Because timing of the illumination and the gating process can be operator-controlled, the operator can locate the range window to correspond to both the talent location and the distance of talent from the camera.
But a TV studio camera must also capture the highest quality color video (RGB) in addition to range image. The RGBD camera incorporates both color and range simultaneously. (As mentioned earlier, the “D” in RGBD represents a fourth gray-level image corresponding to range, as compared to traditional studio cameras that provide RGB only.) The four images overlap, allowing the device to achieve high quality range keying without modifying existing studio facilities. In fact, any existing standard studio-quality RGB camera can be used with Zcam after a simple adjustment procedure to incorporate it.
During the design process, the company solved several technological challenges. The camera required several components that were not available anywhere. The company designed, patented and fabricated its own solid-state large-aperture image gate, for use instead of a traditional gated intensifier tube. The company also integrated the color and range channels into the same taking lens.

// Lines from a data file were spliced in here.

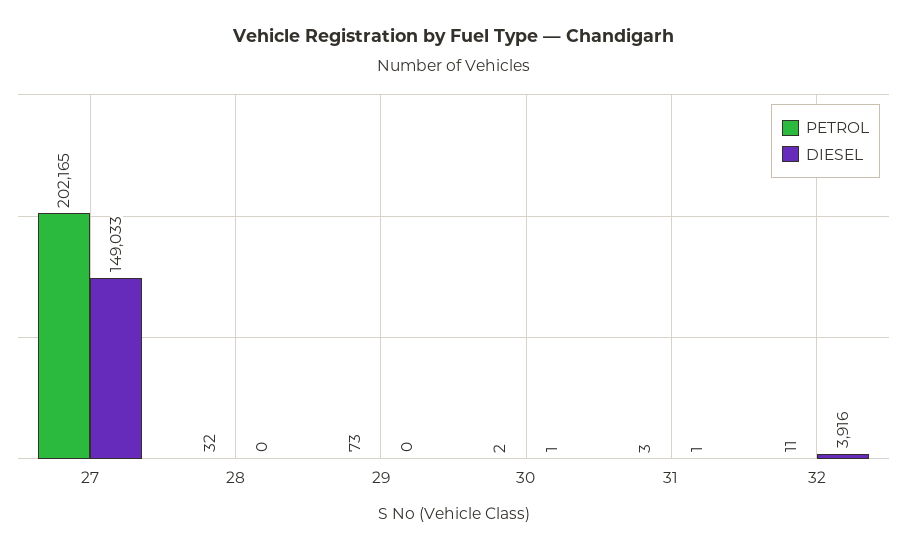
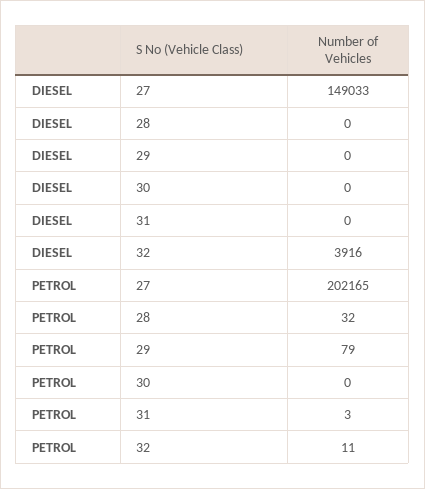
  {
    "PETROL": {
      "27": 202165,
      "28": 32,
-     "29": 73,
+     "29": 79,
-     "30": 2,
+     "30": 0,
      "31": 3,
      "32": 11
    },
    "DIESEL": {
      "27": 149033,
      "28": 0,
      "29": 0,
-     "30": 1,
+     "30": 0,
-     "31": 1,
+     "31": 0,
      "32": 3916
    }
  }

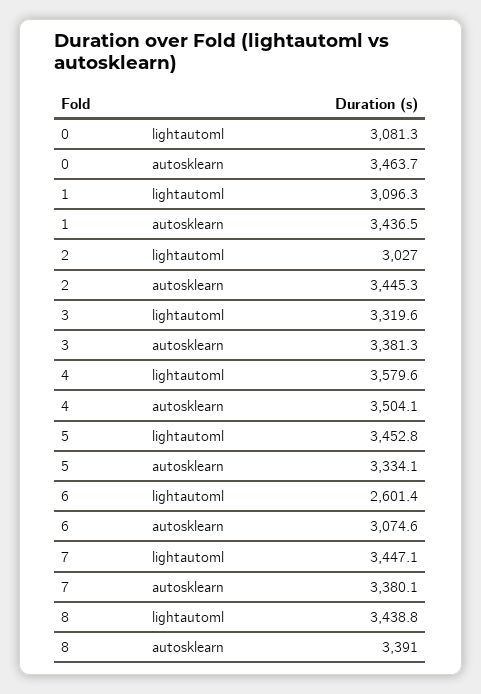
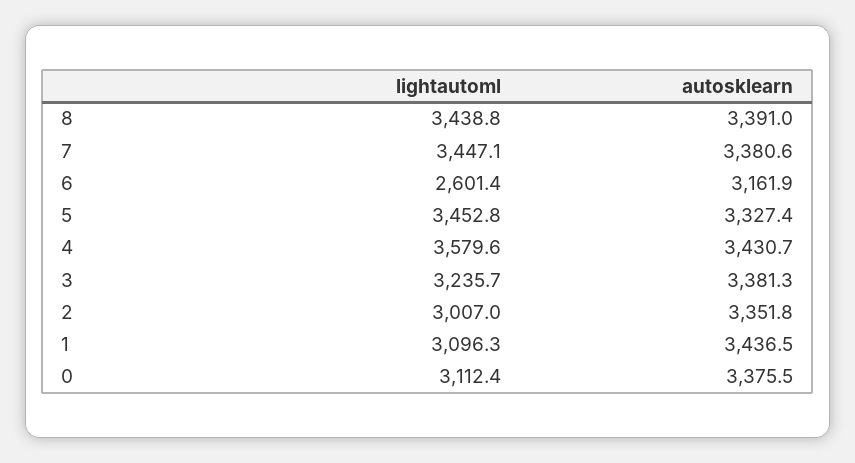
  {
    "0": {
-     "lightautoml": 3081.3,
+     "lightautoml": 3112.4,
-     "autosklearn": 3463.7
+     "autosklearn": 3375.5
    },
    "1": {
      "lightautoml": 3096.3,
      "autosklearn": 3436.5
    },
    "2": {
-     "lightautoml": 3027,
+     "lightautoml": 3007,
-     "autosklearn": 3445.3
+     "autosklearn": 3351.8
    },
    "3": {
-     "lightautoml": 3319.6,
+     "lightautoml": 3235.7,
      "autosklearn": 3381.3
    },
    "4": {
      "lightautoml": 3579.6,
-     "autosklearn": 3504.1
+     "autosklearn": 3430.7
    },
    "5": {
      "lightautoml": 3452.8,
-     "autosklearn": 3334.1
+     "autosklearn": 3327.4
    },
    "6": {
      "lightautoml": 2601.4,
-     "autosklearn": 3074.6
+     "autosklearn": 3161.9
    },
    "7": {
      "lightautoml": 3447.1,
-     "autosklearn": 3380.1
+     "autosklearn": 3380.6
    },
    "8": {
      "lightautoml": 3438.8,
      "autosklearn": 3391
    }
  }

This added unique precision zooming capabilities.
The camera currently has a maximum range of 10m and a minimum range of less than 1m. Resolution depends on the range window width. If the window is 1m, a range resolution better than ½cm is achieved. The FOV can be changed by adjusting the lens zoom from five to 40 degrees. Video clips demonstrating the real-time capabilities of the system can be viewed at 3DV’s Web site at www.3dvsystems.com.
The studio system simultaneously acquires color and range images. This information is used for a variety of online special 3-D effects such as background replacement, adding and deleting segments by range, and camera and image rotation based on a single image. Currently, the Zcam is available only as a 3D studio camera, but in the future a smaller low-cost version will also be available.
Dr. Giora Yahav is senior vice president of research and development, and Dr. Gavriel Iddan is senior vice president and chief scientist for 3DV Systems.